When will the ‘zero-rated’ tag go? The Act has given the power to the GST Council to decide. Rate setting for natural gas under GST – a major input used in the manufacture of fertilisers – has been on the Council’s agenda ever since the tax regime was adopted on July 1, 2017, but a decision was deferred. Will the Council follow up on FM assurance at its next meeting?
Meanwhile, let us assess the cost of keeping natural gas zero-rated. At present, natural gas attracts ‘nil’ central excise duty on supplies to fertiliser plants and VAT varying from a high 24.5 percent in Andhra Pradesh to a low 5 percent in Rajasthan. This not only leads to wide variations in the price of natural gas supplied to plants from state to state but also has a cascading effect on its delivered cost.

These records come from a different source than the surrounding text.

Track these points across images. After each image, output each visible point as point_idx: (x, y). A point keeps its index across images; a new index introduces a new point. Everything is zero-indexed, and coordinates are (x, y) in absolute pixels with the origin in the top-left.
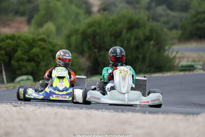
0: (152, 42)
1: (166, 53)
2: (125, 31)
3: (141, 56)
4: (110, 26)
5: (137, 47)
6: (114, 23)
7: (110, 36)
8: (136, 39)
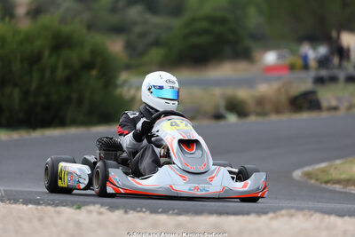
0: (94, 73)
1: (118, 91)
2: (46, 54)
3: (74, 96)
4: (21, 43)
5: (68, 81)
6: (29, 38)
7: (22, 61)
8: (66, 66)
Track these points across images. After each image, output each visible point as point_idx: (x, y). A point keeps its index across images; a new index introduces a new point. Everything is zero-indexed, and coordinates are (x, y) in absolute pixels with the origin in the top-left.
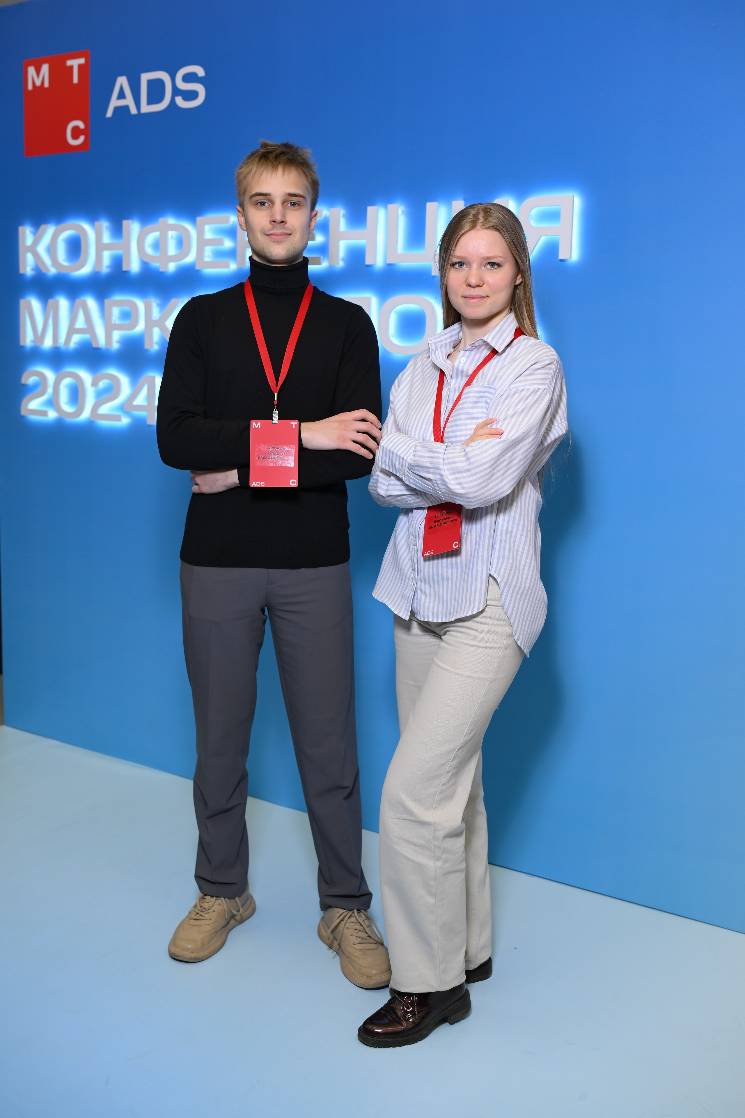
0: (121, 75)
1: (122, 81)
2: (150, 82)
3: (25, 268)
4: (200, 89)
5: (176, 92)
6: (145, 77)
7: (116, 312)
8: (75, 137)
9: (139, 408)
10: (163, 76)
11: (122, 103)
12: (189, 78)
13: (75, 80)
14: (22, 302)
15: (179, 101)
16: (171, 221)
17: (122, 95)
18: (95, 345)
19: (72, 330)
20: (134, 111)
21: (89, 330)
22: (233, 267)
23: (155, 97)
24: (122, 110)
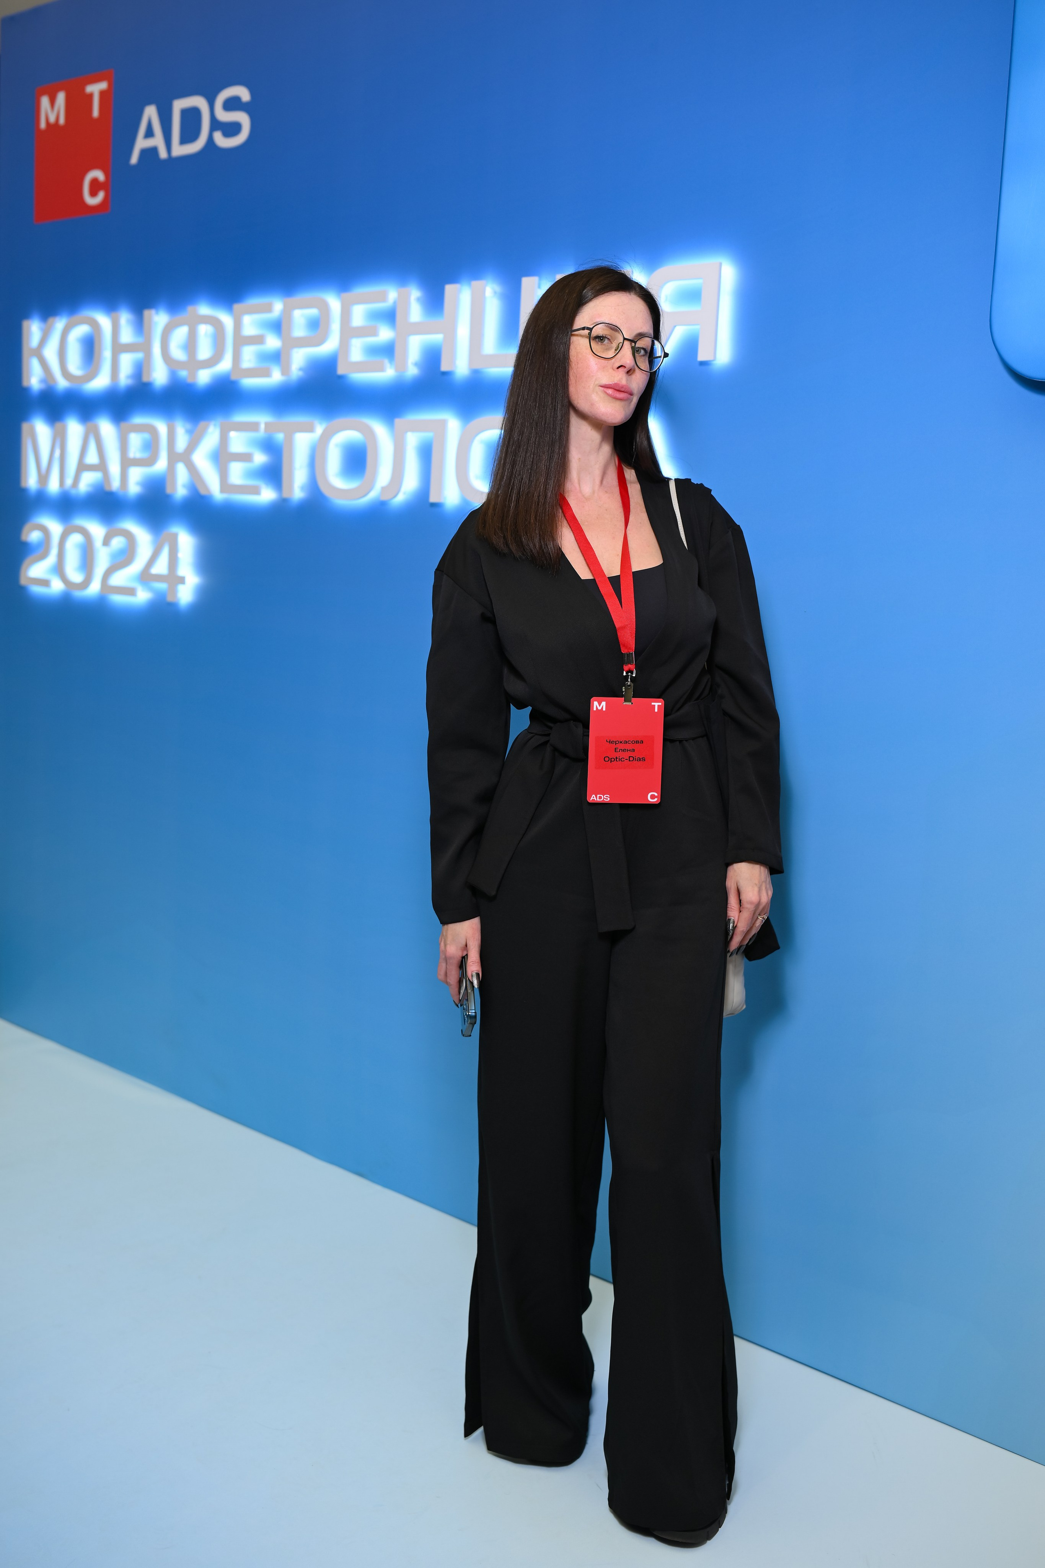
0: (149, 103)
1: (151, 112)
2: (185, 113)
3: (29, 380)
4: (243, 118)
5: (216, 125)
6: (179, 105)
7: (136, 440)
8: (93, 193)
9: (159, 578)
10: (198, 102)
11: (149, 143)
12: (232, 104)
13: (96, 113)
14: (25, 426)
15: (218, 137)
16: (204, 309)
17: (149, 133)
18: (107, 489)
19: (82, 467)
20: (163, 154)
21: (102, 466)
22: (276, 377)
23: (190, 133)
24: (150, 154)
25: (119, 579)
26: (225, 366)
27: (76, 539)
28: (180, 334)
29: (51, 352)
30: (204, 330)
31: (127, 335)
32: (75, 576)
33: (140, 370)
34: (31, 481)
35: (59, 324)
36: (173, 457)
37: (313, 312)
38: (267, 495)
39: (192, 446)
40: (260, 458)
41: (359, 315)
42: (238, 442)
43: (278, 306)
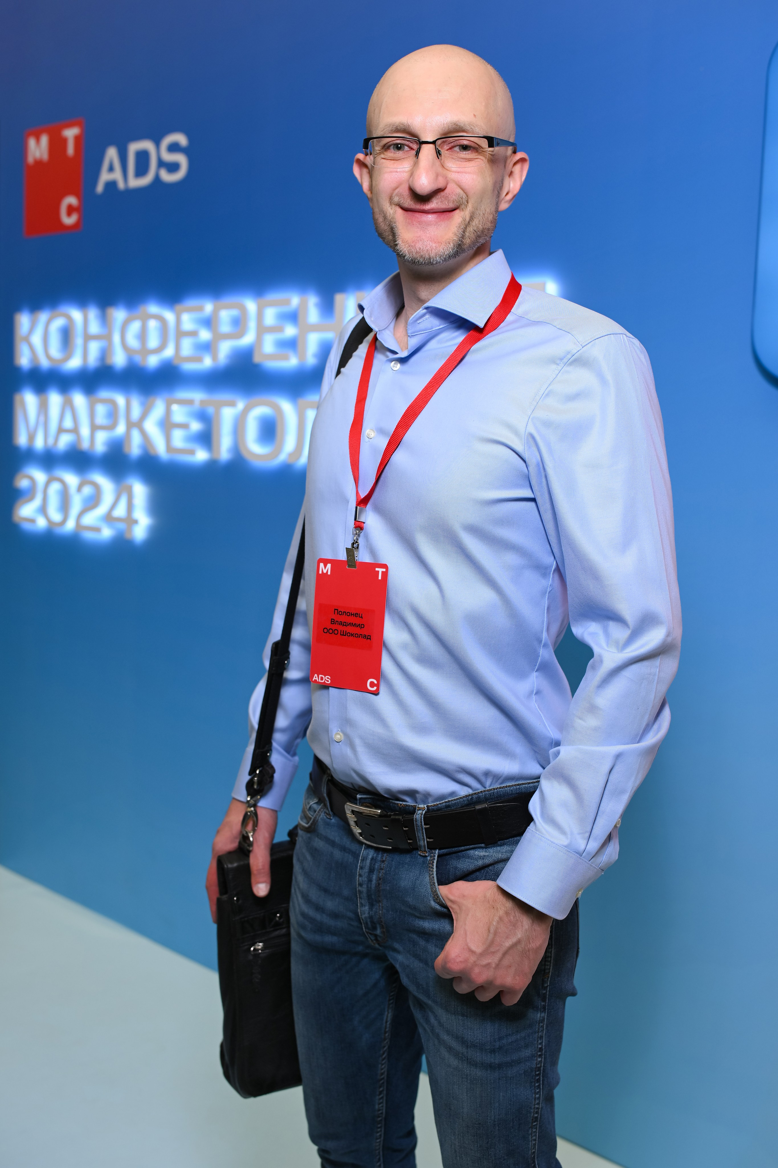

The fertiliser industry gets nearly two-thirds of its natural gas requirement from imported liquefied natural gas (LNG). During October-December 2022, India paid around $35 per million British thermal units (mmBtu). After adding import duty of 2.75 percent (basic 2.5 percent and 10 percent social welfare surcharge), the cost of re-gasification and other charges such as terminal charges, vessel-related charges and port charges, the price rises to $37 per mmBtu. There are other additional costs such as charges for transportation of re-gasified LNG, marketing cost and marketing margins of around $ 2 per mmBtu. The price comes to $39 per mmBtu at the delivery point in a state. The share of imported LNG in total gas supply being two-thirds, its weight in price comes to $26.1 per mmBtu.